Input data:
..........
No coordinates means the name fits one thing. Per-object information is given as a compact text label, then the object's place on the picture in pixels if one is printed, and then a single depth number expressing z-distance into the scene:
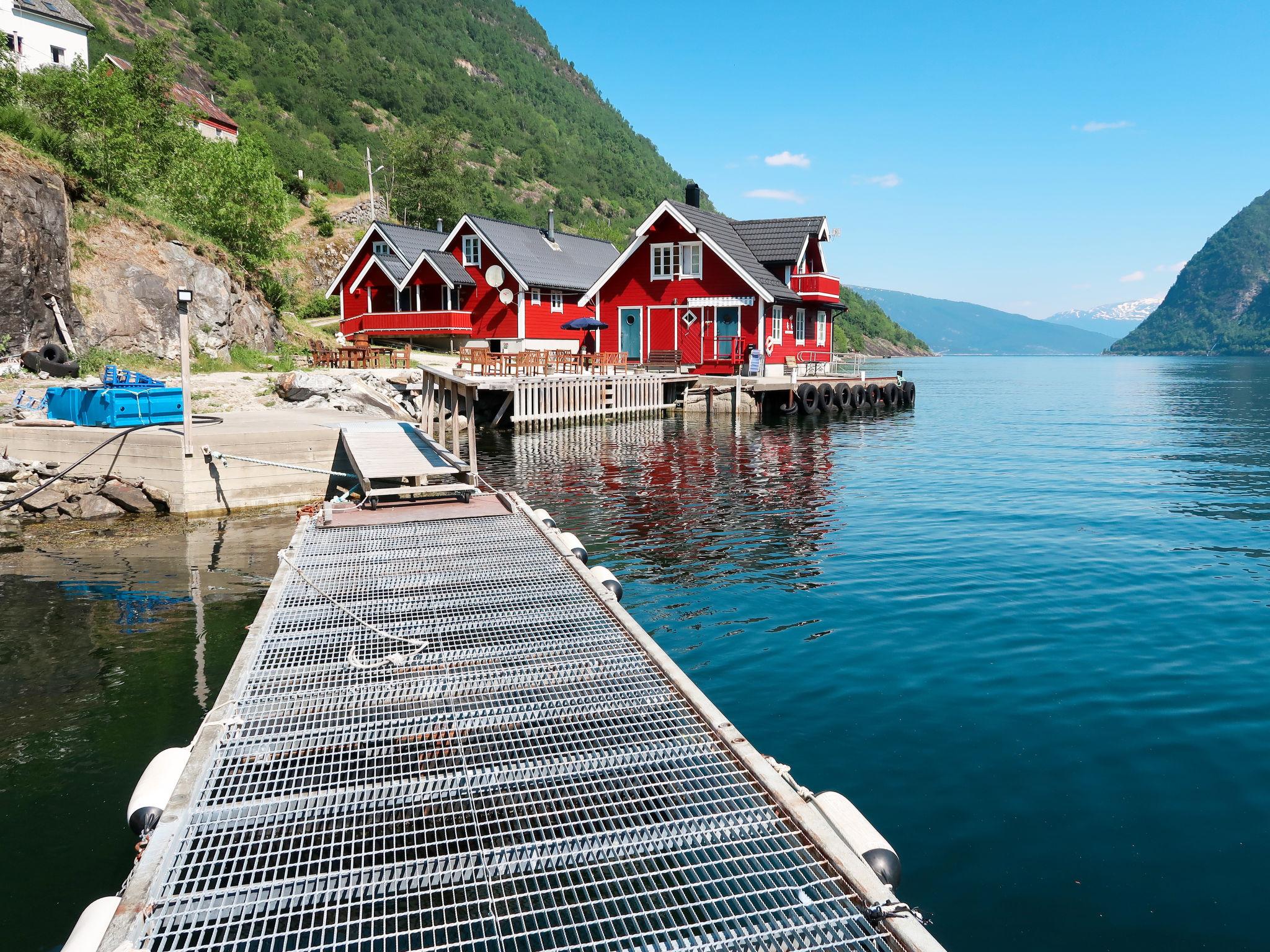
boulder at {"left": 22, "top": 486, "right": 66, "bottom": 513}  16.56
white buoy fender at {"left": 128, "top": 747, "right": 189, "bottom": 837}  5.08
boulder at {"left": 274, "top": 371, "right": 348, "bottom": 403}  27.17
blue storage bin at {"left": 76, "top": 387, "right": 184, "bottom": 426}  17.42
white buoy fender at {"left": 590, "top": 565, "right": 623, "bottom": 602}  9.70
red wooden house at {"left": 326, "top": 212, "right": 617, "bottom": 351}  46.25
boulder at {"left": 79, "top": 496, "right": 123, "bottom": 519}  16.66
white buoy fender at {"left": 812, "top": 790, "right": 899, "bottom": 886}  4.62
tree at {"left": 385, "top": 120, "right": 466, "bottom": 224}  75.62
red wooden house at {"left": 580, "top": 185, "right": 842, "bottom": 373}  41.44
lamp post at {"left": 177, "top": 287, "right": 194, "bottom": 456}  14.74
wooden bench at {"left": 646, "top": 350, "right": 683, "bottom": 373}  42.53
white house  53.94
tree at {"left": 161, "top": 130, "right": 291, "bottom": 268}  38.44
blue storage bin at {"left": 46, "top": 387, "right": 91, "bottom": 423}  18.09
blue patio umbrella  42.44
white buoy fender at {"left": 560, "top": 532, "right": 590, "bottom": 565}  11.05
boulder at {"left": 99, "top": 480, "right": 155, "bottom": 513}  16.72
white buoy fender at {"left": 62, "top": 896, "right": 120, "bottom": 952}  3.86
..........
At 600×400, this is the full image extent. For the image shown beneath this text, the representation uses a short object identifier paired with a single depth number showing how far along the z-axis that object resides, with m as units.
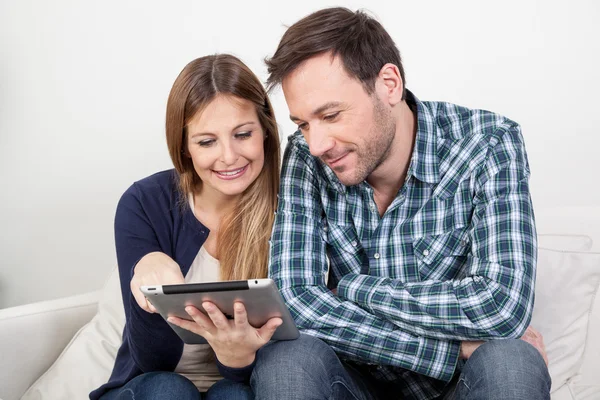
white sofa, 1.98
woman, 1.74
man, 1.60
..........
About this task: Search the material for the string "single" and show every line that has it.

Solution for this problem:
No coordinates means the name fits one thing. Per-object information is given as a compact text label, then the object's place on the picture in pixels if one is printed, and then a single depth number expressing z-distance into the scene:
At 600×400, this is the full image extent. For the image shown beneath this text, the representation uses a short object identifier paired with a single depth number showing how far along the z-axis that object resides, with m as units.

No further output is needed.